To do: Take every line containing "Medical" out of the records.

Items from a dataset

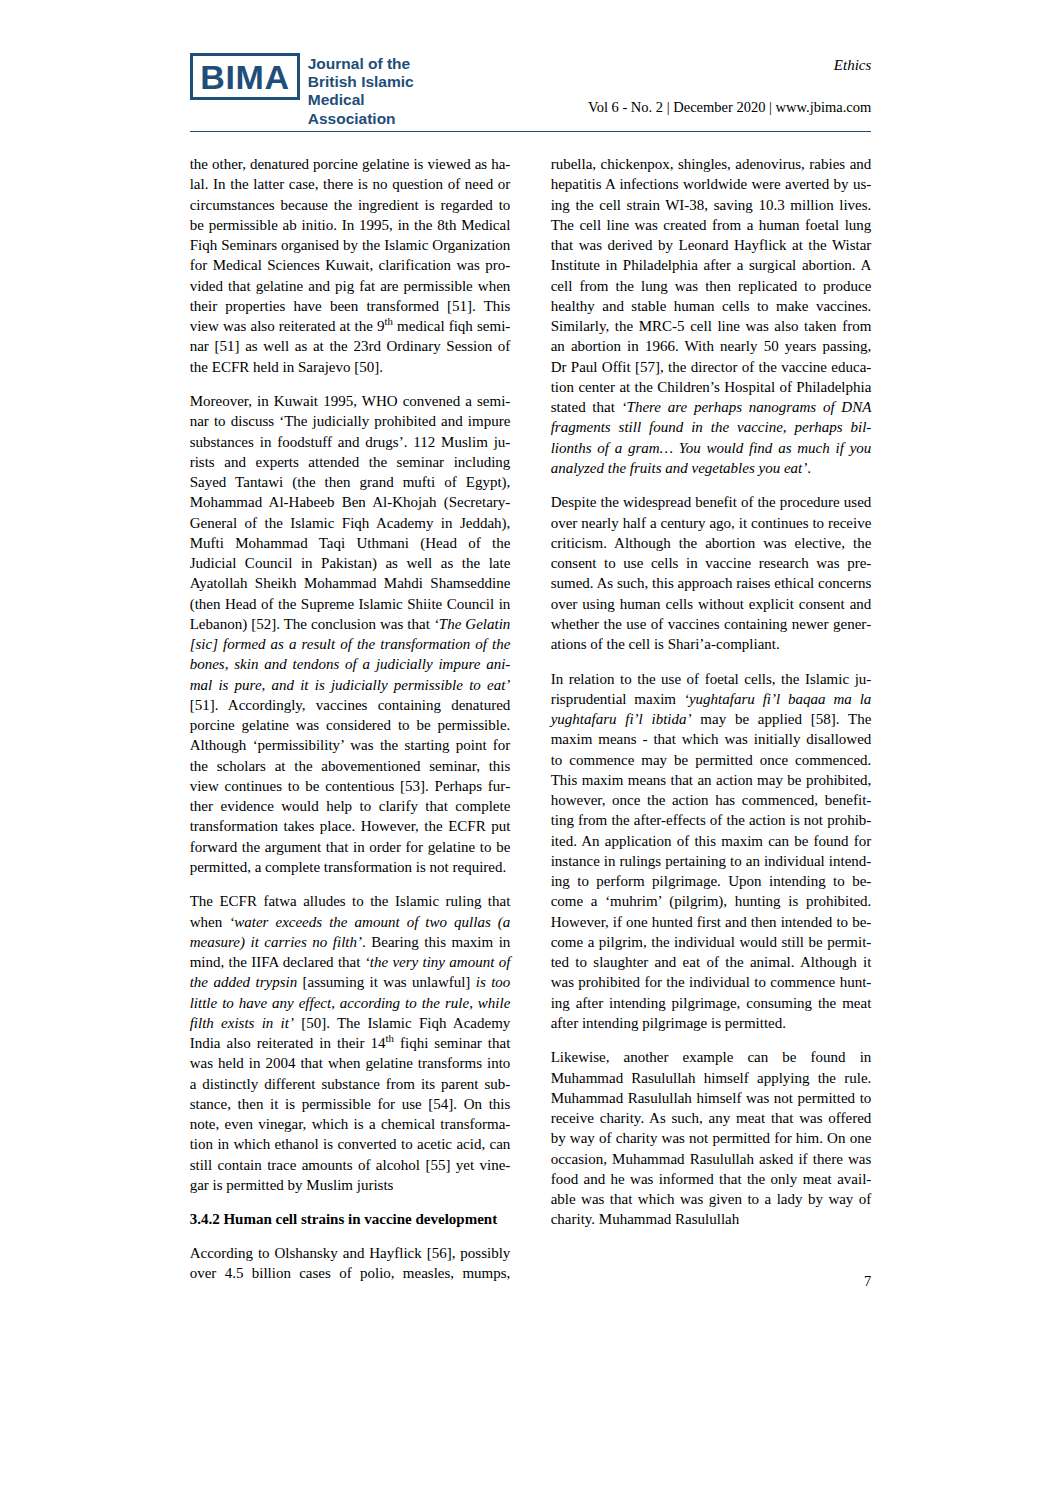BIMA
Journal of the
British Islamic
Medical
Association
Ethics
Vol 6 - No. 2 | December 2020 | www.jbima.com
the other, denatured porcine gelatine is viewed as halal. In the latter case, there is no question of need or circumstances because the ingredient is regarded to be permissible ab initio. In 1995, in the 8th Medical Fiqh Seminars organised by the Islamic Organization for Medical Sciences Kuwait, clarification was provided that gelatine and pig fat are permissible when their properties have been transformed [51]. This view was also reiterated at the 9th medical fiqh seminar [51] as well as at the 23rd Ordinary Session of the ECFR held in Sarajevo [50].
Moreover, in Kuwait 1995, WHO convened a seminar to discuss ‘The judicially prohibited and impure substances in foodstuff and drugs’. 112 Muslim jurists and experts attended the seminar including Sayed Tantawi (the then grand mufti of Egypt), Mohammad Al-Habeeb Ben Al-Khojah (Secretary-General of the Islamic Fiqh Academy in Jeddah), Mufti Mohammad Taqi Uthmani (Head of the Judicial Council in Pakistan) as well as the late Ayatollah Sheikh Mohammad Mahdi Shamseddine (then Head of the Supreme Islamic Shiite Council in Lebanon) [52]. The conclusion was that ‘The Gelatin [sic] formed as a result of the transformation of the bones, skin and tendons of a judicially impure animal is pure, and it is judicially permissible to eat’ [51]. Accordingly, vaccines containing denatured porcine gelatine was considered to be permissible. Although ‘permissibility’ was the starting point for the scholars at the abovementioned seminar, this view continues to be contentious [53]. Perhaps further evidence would help to clarify that complete transformation takes place. However, the ECFR put forward the argument that in order for gelatine to be permitted, a complete transformation is not required.
The ECFR fatwa alludes to the Islamic ruling that when ‘water exceeds the amount of two qullas (a measure) it carries no filth’. Bearing this maxim in mind, the IIFA declared that ‘the very tiny amount of the added trypsin [assuming it was unlawful] is too little to have any effect, according to the rule, while filth exists in it’ [50]. The Islamic Fiqh Academy India also reiterated in their 14th fiqhi seminar that was held in 2004 that when gelatine transforms into a distinctly different substance from its parent substance, then it is permissible for use [54]. On this note, even vinegar, which is a chemical transformation in which ethanol is converted to acetic acid, can still contain trace amounts of alcohol [55] yet vinegar is permitted by Muslim jurists
3.4.2 Human cell strains in vaccine development
According to Olshansky and Hayflick [56], possibly over 4.5 billion cases of polio, measles, mumps, rubella, chickenpox, shingles, adenovirus, rabies and hepatitis A infections worldwide were averted by using the cell strain WI-38, saving 10.3 million lives. The cell line was created from a human foetal lung that was derived by Leonard Hayflick at the Wistar Institute in Philadelphia after a surgical abortion. A cell from the lung was then replicated to produce healthy and stable human cells to make vaccines. Similarly, the MRC-5 cell line was also taken from an abortion in 1966. With nearly 50 years passing, Dr Paul Offit [57], the director of the vaccine education center at the Children’s Hospital of Philadelphia stated that ‘There are perhaps nanograms of DNA fragments still found in the vaccine, perhaps billionths of a gram… You would find as much if you analyzed the fruits and vegetables you eat’.
Despite the widespread benefit of the procedure used over nearly half a century ago, it continues to receive criticism. Although the abortion was elective, the consent to use cells in vaccine research was presumed. As such, this approach raises ethical concerns over using human cells without explicit consent and whether the use of vaccines containing newer generations of the cell is Shari’a-compliant.
In relation to the use of foetal cells, the Islamic jurisprudential maxim ‘yughtafaru fi’l baqaa ma la yughtafaru fi’l ibtida’ may be applied [58]. The maxim means - that which was initially disallowed to commence may be permitted once commenced. This maxim means that an action may be prohibited, however, once the action has commenced, benefitting from the after-effects of the action is not prohibited. An application of this maxim can be found for instance in rulings pertaining to an individual intending to perform pilgrimage. Upon intending to become a ‘muhrim’ (pilgrim), hunting is prohibited. However, if one hunted first and then intended to become a pilgrim, the individual would still be permitted to slaughter and eat of the animal. Although it was prohibited for the individual to commence hunting after intending pilgrimage, consuming the meat after intending pilgrimage is permitted.
Likewise, another example can be found in Muhammad Rasulullah himself applying the rule. Muhammad Rasulullah himself was not permitted to receive charity. As such, any meat that was offered by way of charity was not permitted for him. On one occasion, Muhammad Rasulullah asked if there was food and he was informed that the only meat available was that which was given to a lady by way of charity. Muhammad Rasulullah
7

Your solution:
Medical
the other, denatured porcine gelatine is viewed as halal. In the latter case, there is no question of need or circumstances because the ingredient is regarded to be permissible ab initio. In 1995, in the 8th Medical Fiqh Seminars organised by the Islamic Organization for Medical Sciences Kuwait, clarification was provided that gelatine and pig fat are permissible when their properties have been transformed [51]. This view was also reiterated at the 9th medical fiqh seminar [51] as well as at the 23rd Ordinary Session of the ECFR held in Sarajevo [50].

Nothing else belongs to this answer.